__Text__.
This book tells the story of Hoffmann LaRoche’s engagement with oncology from the 1950s to circa 2010, using the Roche story as a case study for the role of industry in the search for chemical and biological cancer medicines.
Cancer medicine at Roche began with 5-fluorouracil (short: 5-FU), a drug which underwent first clinical tests in 1956 and was approved by the Food and Drug Administration (FDA) for ‘the chemical treatment of cancer’ in the United States in 1962. 5-FU was soon followed by a second Roche chemotherapy drug, procarbazine, which interferes with cell division by binding to DNA. Procarbazine was marketed as Natulan in Europe and Matulane in the US. The drug was first tested clinically in 1964 and received FDA approval in 1969.
Both 5-FU and Natulan were included in pioneering combination chemotherapy regimens developed by clinical researchers at the US National Cancer Institute (NCI) in the 1960s, which demonstrated that some cancers could indeed be cured by way of chemotherapy. 5-FU is a direct precursor of Xeloda (capecitabine), which was developed at Roche’s research centre in Kamakura, Japan, approved for medical use in 1998, and is still part of Roche’s current oncology portfolio.

__Provided data__.
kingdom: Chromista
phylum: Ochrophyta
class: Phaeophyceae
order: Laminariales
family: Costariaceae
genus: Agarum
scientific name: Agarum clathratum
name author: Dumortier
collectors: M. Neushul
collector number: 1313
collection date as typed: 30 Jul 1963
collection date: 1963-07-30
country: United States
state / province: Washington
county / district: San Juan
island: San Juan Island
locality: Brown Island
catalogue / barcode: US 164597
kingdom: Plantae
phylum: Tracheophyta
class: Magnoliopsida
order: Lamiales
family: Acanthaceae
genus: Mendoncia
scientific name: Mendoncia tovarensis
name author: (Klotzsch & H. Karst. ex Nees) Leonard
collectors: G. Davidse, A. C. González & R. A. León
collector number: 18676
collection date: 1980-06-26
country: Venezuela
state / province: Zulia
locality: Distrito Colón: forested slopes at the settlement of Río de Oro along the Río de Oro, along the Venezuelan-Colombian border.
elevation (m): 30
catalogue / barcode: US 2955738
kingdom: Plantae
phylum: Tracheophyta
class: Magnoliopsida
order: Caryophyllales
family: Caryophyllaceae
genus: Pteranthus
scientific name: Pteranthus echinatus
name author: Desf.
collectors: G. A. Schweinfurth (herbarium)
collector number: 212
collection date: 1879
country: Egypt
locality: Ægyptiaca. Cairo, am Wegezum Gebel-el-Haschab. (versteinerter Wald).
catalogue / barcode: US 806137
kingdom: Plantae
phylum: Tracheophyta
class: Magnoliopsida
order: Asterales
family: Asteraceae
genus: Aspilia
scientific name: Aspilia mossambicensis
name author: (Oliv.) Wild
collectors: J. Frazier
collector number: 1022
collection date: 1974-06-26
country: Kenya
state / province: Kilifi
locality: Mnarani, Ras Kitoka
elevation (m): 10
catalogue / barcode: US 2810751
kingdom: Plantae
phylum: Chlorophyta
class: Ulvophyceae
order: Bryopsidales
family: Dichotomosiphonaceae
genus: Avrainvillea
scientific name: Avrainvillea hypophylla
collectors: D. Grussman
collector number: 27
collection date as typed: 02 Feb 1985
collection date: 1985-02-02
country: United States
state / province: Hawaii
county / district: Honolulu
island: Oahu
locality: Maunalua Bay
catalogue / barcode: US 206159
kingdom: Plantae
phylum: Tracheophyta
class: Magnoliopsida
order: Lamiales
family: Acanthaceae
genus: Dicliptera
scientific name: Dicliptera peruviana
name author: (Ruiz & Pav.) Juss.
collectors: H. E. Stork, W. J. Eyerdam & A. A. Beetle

__Instructions to follow__. Where was Xeloda developed, according to the text on Roche's cancer medicines? The data are separate material and have no connection to the text on Roche's cancer medicines.

__Response to the exercise__. At Roche's research centre in Kamakura, Japan.